Exercise data =>
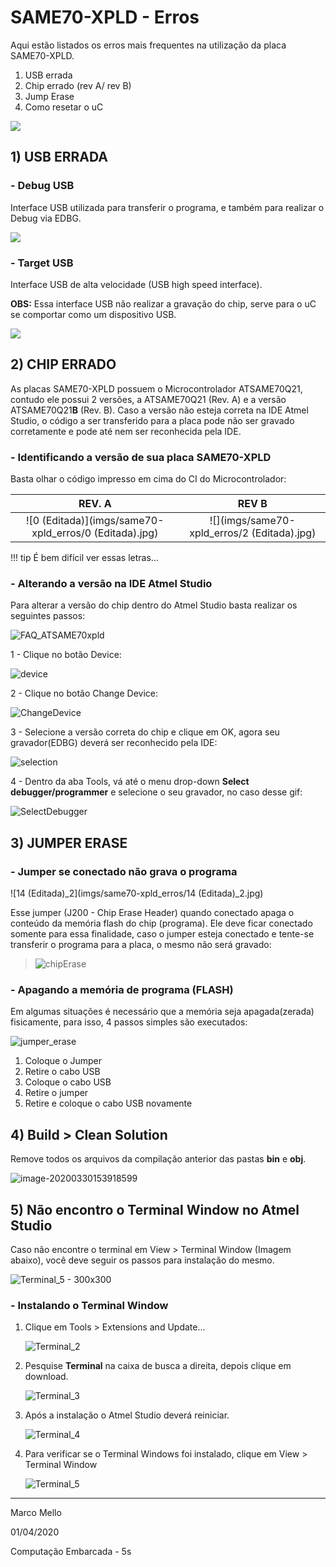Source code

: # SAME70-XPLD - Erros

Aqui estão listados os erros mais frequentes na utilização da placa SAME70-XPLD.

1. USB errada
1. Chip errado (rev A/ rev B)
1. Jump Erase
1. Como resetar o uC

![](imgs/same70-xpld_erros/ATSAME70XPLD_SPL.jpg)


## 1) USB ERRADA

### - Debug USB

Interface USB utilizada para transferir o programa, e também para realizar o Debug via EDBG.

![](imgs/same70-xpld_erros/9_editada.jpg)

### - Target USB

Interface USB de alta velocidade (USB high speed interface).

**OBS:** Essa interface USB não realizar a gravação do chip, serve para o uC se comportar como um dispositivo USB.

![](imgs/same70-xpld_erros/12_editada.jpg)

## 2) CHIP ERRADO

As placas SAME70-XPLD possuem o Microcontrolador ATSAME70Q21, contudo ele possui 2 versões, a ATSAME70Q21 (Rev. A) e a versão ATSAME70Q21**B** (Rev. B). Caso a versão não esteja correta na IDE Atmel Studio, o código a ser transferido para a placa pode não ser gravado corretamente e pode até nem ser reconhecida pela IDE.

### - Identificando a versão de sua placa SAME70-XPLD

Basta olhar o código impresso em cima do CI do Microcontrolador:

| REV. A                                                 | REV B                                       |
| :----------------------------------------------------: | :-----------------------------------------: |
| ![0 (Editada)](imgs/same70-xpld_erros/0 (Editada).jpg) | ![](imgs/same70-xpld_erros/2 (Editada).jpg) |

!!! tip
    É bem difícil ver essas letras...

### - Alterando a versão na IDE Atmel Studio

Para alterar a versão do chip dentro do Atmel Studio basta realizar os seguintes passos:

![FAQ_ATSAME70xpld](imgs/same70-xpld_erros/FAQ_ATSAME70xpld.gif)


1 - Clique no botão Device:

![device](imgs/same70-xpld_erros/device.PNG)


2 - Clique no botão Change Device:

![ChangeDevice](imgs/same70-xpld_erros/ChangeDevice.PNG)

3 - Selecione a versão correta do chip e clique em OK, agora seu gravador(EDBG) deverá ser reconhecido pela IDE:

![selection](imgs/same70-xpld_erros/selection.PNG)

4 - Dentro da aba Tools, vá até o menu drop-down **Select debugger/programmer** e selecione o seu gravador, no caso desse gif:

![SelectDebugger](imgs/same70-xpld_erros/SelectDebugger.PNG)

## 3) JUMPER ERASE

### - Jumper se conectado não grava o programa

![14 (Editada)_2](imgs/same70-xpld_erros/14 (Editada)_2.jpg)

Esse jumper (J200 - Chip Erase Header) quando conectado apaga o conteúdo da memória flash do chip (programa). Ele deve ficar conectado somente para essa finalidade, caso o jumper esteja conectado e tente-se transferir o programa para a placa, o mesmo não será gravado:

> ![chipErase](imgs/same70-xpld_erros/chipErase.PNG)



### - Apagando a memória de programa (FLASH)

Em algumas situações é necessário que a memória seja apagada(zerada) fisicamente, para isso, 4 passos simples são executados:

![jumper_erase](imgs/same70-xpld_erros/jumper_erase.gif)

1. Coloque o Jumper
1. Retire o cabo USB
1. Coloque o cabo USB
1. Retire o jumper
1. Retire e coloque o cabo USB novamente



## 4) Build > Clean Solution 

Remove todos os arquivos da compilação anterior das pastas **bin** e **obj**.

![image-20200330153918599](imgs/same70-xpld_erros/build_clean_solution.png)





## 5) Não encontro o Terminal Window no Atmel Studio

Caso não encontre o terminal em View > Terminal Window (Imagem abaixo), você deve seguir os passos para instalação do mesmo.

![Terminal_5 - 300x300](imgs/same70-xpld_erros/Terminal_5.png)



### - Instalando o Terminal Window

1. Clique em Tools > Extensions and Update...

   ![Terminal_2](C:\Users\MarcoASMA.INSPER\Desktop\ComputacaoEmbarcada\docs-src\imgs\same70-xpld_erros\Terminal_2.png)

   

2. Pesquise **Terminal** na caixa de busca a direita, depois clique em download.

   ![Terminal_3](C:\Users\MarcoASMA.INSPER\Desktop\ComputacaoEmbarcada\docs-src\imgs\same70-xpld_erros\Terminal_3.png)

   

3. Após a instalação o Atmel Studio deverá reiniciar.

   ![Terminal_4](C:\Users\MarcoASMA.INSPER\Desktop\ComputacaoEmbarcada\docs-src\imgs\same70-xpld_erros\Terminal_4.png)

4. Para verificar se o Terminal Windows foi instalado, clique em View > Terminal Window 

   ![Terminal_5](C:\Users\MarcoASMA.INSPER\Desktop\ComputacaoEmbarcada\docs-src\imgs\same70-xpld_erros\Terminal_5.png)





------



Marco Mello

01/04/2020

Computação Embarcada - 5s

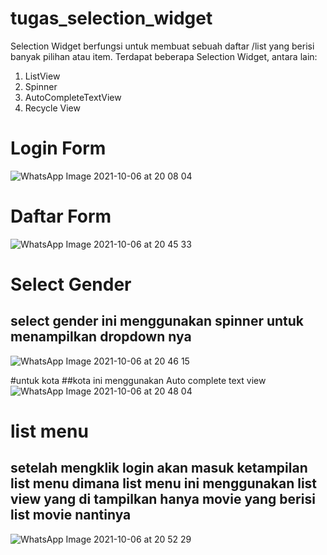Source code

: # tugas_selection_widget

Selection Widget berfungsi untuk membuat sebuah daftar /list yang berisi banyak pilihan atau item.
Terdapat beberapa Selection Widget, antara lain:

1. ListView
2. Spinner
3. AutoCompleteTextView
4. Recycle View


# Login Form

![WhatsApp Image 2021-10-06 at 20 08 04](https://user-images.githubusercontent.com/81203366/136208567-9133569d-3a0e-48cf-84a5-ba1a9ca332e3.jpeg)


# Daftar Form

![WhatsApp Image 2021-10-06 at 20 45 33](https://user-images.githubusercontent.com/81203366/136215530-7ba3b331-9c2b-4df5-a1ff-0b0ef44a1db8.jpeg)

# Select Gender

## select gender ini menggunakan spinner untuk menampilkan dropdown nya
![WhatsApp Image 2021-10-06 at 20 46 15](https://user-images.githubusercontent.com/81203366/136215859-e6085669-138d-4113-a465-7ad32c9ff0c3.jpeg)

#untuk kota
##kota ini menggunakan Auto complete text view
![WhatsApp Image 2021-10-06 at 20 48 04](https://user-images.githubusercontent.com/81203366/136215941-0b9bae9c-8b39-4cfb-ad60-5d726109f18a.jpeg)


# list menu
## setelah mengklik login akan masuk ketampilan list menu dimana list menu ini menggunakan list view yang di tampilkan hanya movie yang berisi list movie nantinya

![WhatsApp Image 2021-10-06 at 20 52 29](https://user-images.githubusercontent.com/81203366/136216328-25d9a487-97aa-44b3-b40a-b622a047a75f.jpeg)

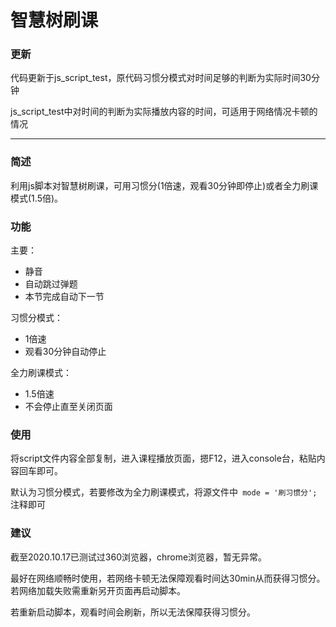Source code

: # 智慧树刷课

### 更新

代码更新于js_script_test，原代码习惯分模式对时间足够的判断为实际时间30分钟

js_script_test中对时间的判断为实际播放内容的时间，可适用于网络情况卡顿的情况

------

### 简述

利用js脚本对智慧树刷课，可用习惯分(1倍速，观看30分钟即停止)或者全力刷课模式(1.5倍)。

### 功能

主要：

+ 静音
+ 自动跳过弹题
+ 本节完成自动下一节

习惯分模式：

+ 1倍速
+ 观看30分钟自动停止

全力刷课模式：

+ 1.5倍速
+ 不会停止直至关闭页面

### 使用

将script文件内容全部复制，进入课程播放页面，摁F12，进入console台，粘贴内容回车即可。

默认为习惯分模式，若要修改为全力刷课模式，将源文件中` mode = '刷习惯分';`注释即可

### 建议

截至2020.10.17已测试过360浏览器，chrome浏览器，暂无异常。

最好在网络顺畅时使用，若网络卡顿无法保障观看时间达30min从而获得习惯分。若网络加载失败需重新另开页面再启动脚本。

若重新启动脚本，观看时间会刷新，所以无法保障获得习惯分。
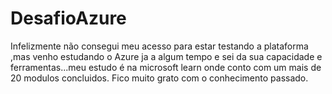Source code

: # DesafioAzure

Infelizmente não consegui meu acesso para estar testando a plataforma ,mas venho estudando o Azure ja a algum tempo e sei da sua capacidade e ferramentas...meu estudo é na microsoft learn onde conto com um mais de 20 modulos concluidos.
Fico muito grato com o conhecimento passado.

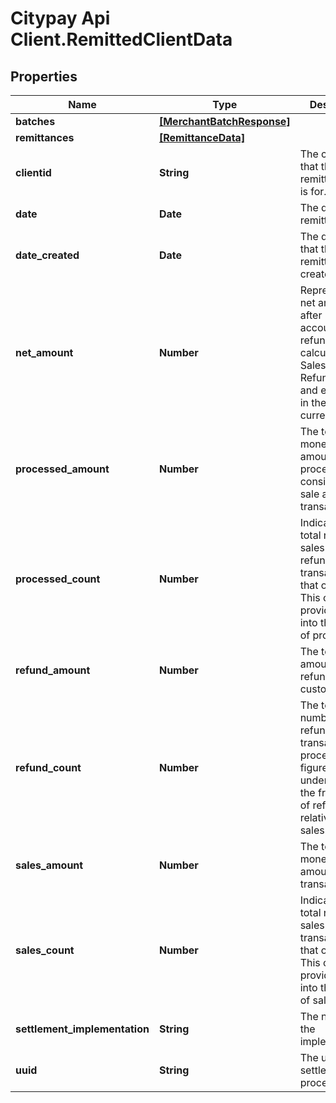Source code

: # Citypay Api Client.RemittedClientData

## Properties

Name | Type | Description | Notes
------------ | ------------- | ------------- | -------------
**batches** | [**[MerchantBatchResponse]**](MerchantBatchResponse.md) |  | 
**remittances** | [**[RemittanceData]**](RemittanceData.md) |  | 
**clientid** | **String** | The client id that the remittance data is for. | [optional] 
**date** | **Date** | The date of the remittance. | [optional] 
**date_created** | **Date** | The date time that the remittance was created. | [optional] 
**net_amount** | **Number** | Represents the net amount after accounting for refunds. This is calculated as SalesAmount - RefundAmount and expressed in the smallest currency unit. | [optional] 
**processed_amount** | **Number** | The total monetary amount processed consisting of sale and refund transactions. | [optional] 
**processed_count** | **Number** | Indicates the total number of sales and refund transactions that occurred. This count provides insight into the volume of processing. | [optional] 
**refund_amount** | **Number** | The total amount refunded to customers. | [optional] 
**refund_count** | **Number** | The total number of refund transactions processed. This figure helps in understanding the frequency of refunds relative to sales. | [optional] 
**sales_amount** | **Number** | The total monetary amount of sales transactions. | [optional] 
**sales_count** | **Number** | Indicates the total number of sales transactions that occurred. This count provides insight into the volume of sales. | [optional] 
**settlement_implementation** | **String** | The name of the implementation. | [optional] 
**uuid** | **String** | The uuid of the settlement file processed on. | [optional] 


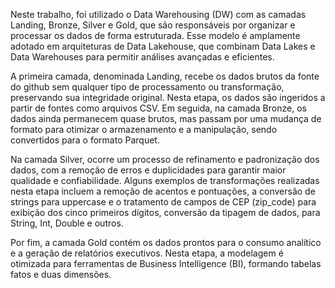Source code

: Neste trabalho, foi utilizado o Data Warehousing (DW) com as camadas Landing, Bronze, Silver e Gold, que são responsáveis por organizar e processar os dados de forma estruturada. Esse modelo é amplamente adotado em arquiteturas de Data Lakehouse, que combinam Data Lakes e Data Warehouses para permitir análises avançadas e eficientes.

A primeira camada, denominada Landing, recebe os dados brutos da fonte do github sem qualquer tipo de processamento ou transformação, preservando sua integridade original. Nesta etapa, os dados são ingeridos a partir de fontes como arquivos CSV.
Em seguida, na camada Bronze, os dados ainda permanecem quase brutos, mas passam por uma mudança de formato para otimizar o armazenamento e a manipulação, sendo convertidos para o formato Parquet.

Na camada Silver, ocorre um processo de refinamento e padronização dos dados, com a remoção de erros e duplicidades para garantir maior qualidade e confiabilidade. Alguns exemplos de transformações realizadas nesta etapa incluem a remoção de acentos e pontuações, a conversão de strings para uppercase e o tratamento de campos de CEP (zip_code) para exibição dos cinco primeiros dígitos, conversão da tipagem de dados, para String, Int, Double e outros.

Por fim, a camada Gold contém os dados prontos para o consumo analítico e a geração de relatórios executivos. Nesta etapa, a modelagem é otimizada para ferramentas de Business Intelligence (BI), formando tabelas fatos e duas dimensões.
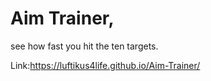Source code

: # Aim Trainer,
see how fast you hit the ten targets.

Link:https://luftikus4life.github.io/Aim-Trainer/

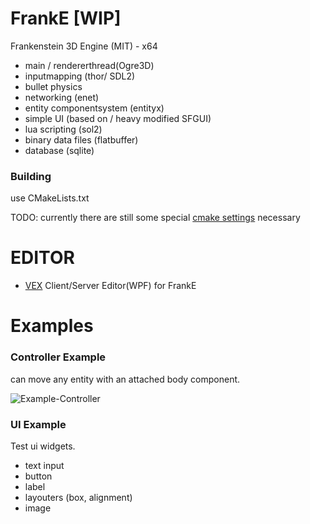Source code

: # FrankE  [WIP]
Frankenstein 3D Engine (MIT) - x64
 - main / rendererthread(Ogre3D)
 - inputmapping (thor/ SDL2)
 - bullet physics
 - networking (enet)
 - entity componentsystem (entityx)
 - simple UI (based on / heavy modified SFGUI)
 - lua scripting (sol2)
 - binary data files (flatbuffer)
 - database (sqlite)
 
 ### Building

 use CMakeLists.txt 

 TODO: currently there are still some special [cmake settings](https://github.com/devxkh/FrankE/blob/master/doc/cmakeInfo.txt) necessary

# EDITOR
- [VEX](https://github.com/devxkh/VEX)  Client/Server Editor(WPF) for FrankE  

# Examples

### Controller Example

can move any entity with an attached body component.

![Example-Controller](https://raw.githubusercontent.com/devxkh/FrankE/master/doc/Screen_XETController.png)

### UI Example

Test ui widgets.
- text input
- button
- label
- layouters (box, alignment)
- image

What is expected => Your reply is to be an exact repeat of the listing above from the line holding "Marco Mello" down to the line holding "## select gender", ends included, pictures excluded.

Written answer =>
Marco Mello

01/04/2020

Computação Embarcada - 5s

Source code

: # tugas_selection_widget

Selection Widget berfungsi untuk membuat sebuah daftar /list yang berisi banyak pilihan atau item.
Terdapat beberapa Selection Widget, antara lain:

1. ListView
2. Spinner
3. AutoCompleteTextView
4. Recycle View


# Login Form

![WhatsApp Image 2021-10-06 at 20 08 04](https://user-images.githubusercontent.com/81203366/136208567-9133569d-3a0e-48cf-84a5-ba1a9ca332e3.jpeg)


# Daftar Form

![WhatsApp Image 2021-10-06 at 20 45 33](https://user-images.githubusercontent.com/81203366/136215530-7ba3b331-9c2b-4df5-a1ff-0b0ef44a1db8.jpeg)

# Select Gender

## select gender ini menggunakan spinner untuk menampilkan dropdown nya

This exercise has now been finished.